Rewrite the data from the line containing "Keep Showing Up! City Hall is the Place" through the end of the data, substituting "Nominations" for "Endorsements" and leaving everything else unchanged. Omit the pictures from your answer.
═════ SOURCE MATERIAL
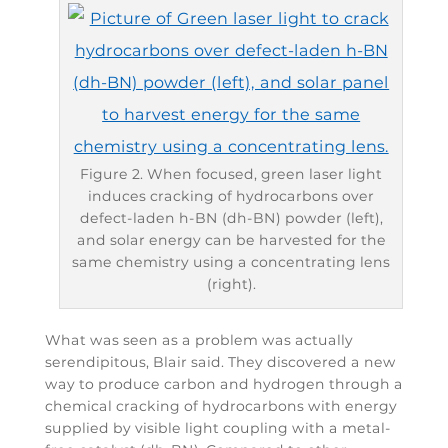
Figure 2. When focused, green laser light
induces cracking of hydrocarbons over
defect-laden h-BN (dh-BN) powder (left),
and solar energy can be harvested for the
same chemistry using a concentrating lens
(right).
What was seen as a problem was actually
serendipitous, Blair said. They discovered a new
way to produce carbon and hydrogen through a
chemical cracking of hydrocarbons with energy
supplied by visible light coupling with a metal-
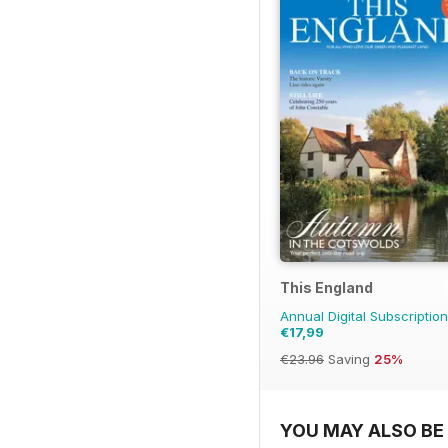
This England
Annual Digital Subscription
€17,99
€23.96
Saving
25%
YOU MAY ALSO BE 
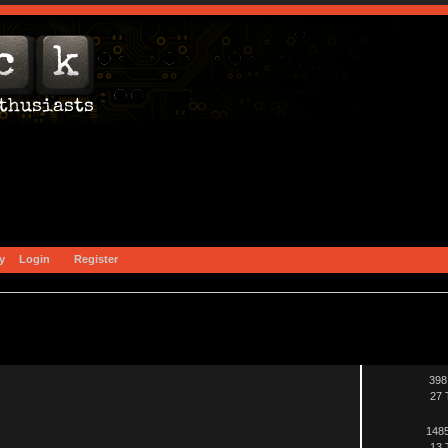
y
Login
Register
398
27 
1485
13 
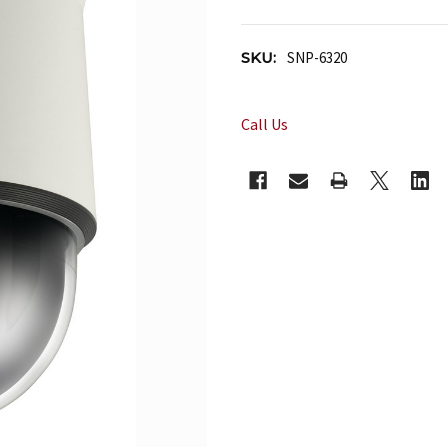
SKU:
SNP-6320
Call Us
CURRENT
STOCK:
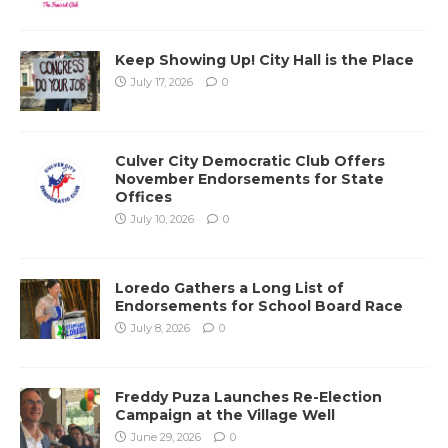
Keep Showing Up! City Hall is the Place
July 17, 2026
0
Culver City Democratic Club Offers
November Endorsements for State
Offices
July 10, 2026
0
Loredo Gathers a Long List of
Endorsements for School Board Race
July 8, 2026
0
Freddy Puza Launches Re-Election
Campaign at the Village Well
June 29, 2026
0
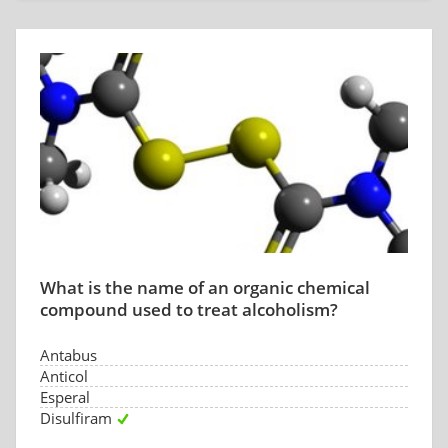
What is the name of an organic chemical
compound used to treat alcoholism?
Antabus
Anticol
Esperal
Disulfiram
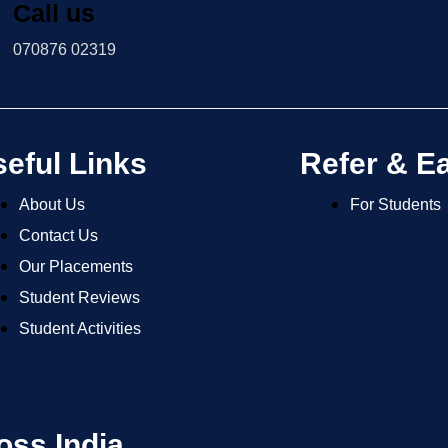
Call us
070876 02319
eful Links
Refer & E
About Us
For Students
Contact Us
Our Placements
Student Reviews
Student Activities
oss India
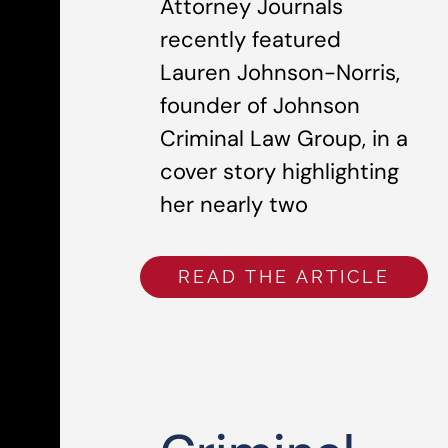
Attorney Journals
recently featured
Lauren Johnson-Norris,
founder of Johnson
Criminal Law Group, in a
cover story highlighting
her nearly two
READ THE ARTICLE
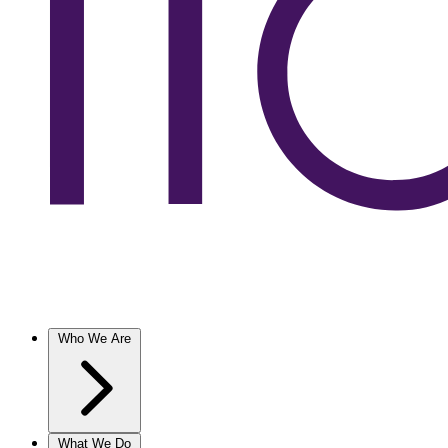
Who We Are
What We Do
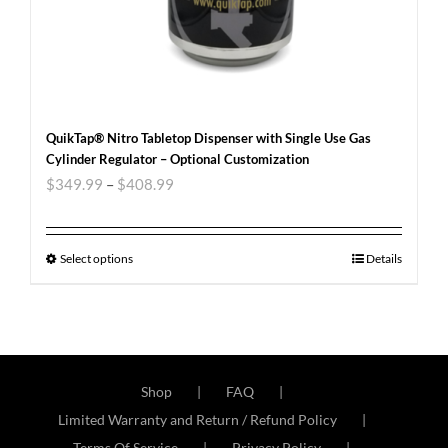
QuikTap® Nitro Tabletop Dispenser with Single Use Gas
Cylinder Regulator – Optional Customization
$
349.99
–
$
408.99
Select options
Details
Shop
FAQ
Limited Warranty and Return / Refund Policy
Terms Of Service
Privacy Policy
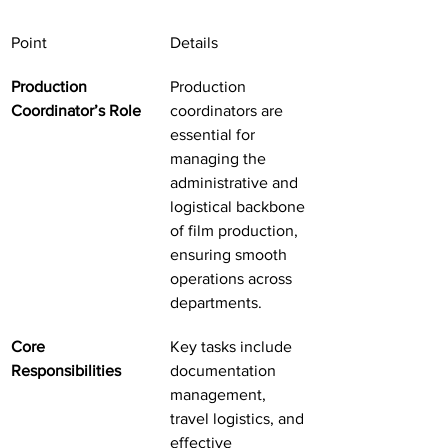
Point
Details
Production 
Production 
Coordinator’s Role
coordinators are 
essential for 
managing the 
administrative and 
logistical backbone 
of film production, 
ensuring smooth 
operations across 
departments.
Core 
Key tasks include 
Responsibilities
documentation 
management, 
travel logistics, and 
effective 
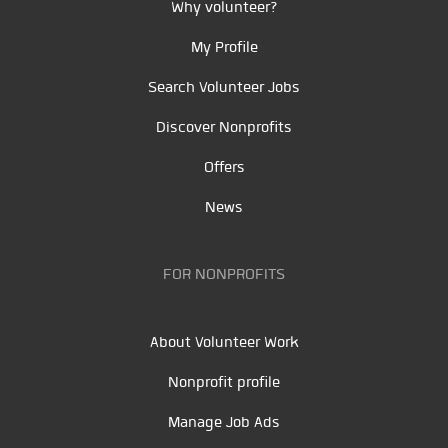
Why volunteer?
My Profile
Search Volunteer Jobs
Discover Nonprofits
Offers
News
FOR NONPROFITS
About Volunteer Work
Nonprofit profile
Manage Job Ads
══════════
ANSWER SPACE -
Keep Showing Up! City Hall is the Place
July 17, 2026
0
Culver City Democratic Club Offers
November Nominations for State
Offices
July 10, 2026
0
Loredo Gathers a Long List of
Nominations for School Board Race
July 8, 2026
0
Freddy Puza Launches Re-Election
Campaign at the Village Well
June 29, 2026
0
What is the name of an organic chemical
compound used to treat alcoholism?
Antabus
Anticol
Esperal
Disulfiram
Call us
070876 02319
eful Links
Refer & E
About Us
For Students
Contact Us
Our Placements
Student Reviews
Student Activities
oss India
Attorney Journals
recently featured
Lauren Johnson-Norris,
founder of Johnson
Criminal Law Group, in a
cover story highlighting
her nearly two
READ THE ARTICLE
Who We Are
What We Do
QuikTap® Nitro Tabletop Dispenser with Single Use Gas
Cylinder Regulator – Optional Customization
$
349.99
–
$
408.99
Select options
Details
Shop
FAQ
Limited Warranty and Return / Refund Policy
Terms Of Service
Privacy Policy
Point
Details
Production 
Production 
Coordinator’s Role
coordinators are 
essential for 
managing the 
administrative and 
logistical backbone 
of film production, 
ensuring smooth 
operations across 
departments.
Core 
Key tasks include 
Responsibilities
documentation 
management, 
travel logistics, and 
effective 
Why volunteer?
My Profile
Search Volunteer Jobs
Discover Nonprofits
Offers
News
FOR NONPROFITS
About Volunteer Work
Nonprofit profile
Manage Job Ads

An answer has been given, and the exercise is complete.